Ms. Banks remained steadfast in her recollection that Chief Ellerbe initiated talks about Mr. Webb, who eventually resigned.
“Well, you’re going to have conflicting testimony,” Ms. Banks said. “He says he did not, I say he did.”
Mr. Catania and other committee members also dug into the saga of Sulaimon Brown, who has said Gray confidante Lorraine A. Green and campaign consultant Howard Brooks gave him cash payments and promised him a job to stay in last year’s mayoral race and bash incumbent Adrian M. Fenty on Mr. Gray’s behalf.
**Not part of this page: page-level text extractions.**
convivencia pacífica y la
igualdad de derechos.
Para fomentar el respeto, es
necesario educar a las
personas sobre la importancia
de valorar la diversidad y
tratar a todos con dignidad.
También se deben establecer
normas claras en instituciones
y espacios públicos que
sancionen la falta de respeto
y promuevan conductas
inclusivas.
Mr. Brown, hired to a $110,000-per-year job at the Department of Healthcare Finance, proved early to be a problem employee, according to Ms. Banks. She sent an email about the issue to both Ms. Hall and Ms. Green.
“Why is Lorraine Green intimately involved in the hire of someone like Sulaimon Brown?” Mr. Catania said.
When Ms. Banks received an email from a reporter with The Washington Times about Cherita Whiting, a Gray appointee who turned out to have a criminal record, Ms. Banks sent an e-mail to Ms. Green that said, “This is not good.”
Ms. Green is scheduled to testify May 13 before the committee. Process servers also are looking for Mr. Brown and Ms. Whiting to subpoena them ahead of the hearing.
Mr. Brooks and his son, Peyton Brooks, who resigned from a city job, have exercised their Fifth Amendment rights to remain silent.
Ms. Cheh also gave Ms. Banks an opportunity to correct her testimony, should her own recollection change.
Ms. Webb, who was dismissed by the mayor last month, attended the hearing to follow developments. She said she was surprised that Ms. Banks is “still clinging to her story.”
“They don’t want the truth to come out,” she said.